# [TASK DIRECTIONS]
The response should be an exact transcription of the data below, free of images.

# [RAW DATA]
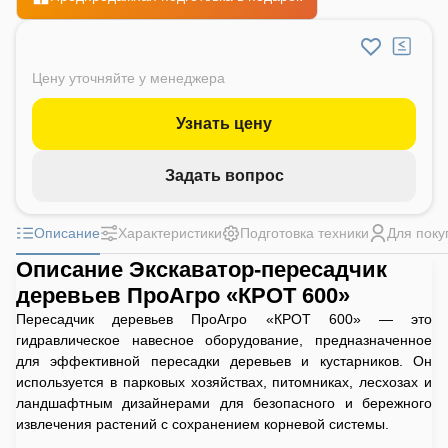
Цену уточняйте у менеджера
Узнать цену
Задать вопрос
Описание
Характеристики
Подготовка техники
Для поку
Описание Экскаватор-пересадчик
деревьев ПроАгро «КРОТ 600»
Пересадчик деревьев ПроАгро «КРОТ 600» — это
гидравлическое навесное оборудование, предназначенное
для эффективной пересадки деревьев и кустарников. Он
используется в парковых хозяйствах, питомниках, лесхозах и
ландшафтным дизайнерами для безопасного и бережного
извлечения растений с сохранением корневой системы.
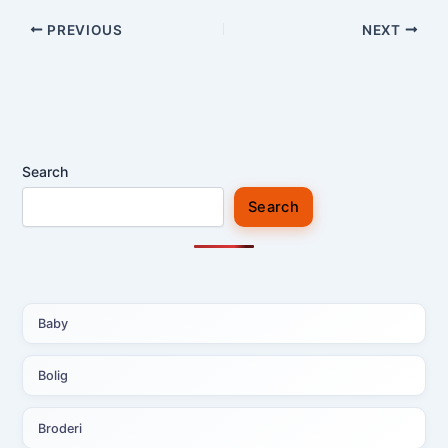
PREVIOUS
NEXT
Search
Search
Baby
Bolig
Broderi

# [OUTPUT FOR THIS EXERCISE]
Цену уточняйте у менеджера
Узнать цену
Задать вопрос
Описание
Характеристики
Подготовка техники
Для поку
Описание Экскаватор-пересадчик
деревьев ПроАгро «КРОТ 600»
Пересадчик деревьев ПроАгро «КРОТ 600» — это
гидравлическое навесное оборудование, предназначенное
для эффективной пересадки деревьев и кустарников. Он
используется в парковых хозяйствах, питомниках, лесхозах и
ландшафтным дизайнерами для безопасного и бережного
извлечения растений с сохранением корневой системы.
PREVIOUS
NEXT
Search
Search
Baby
Bolig
Broderi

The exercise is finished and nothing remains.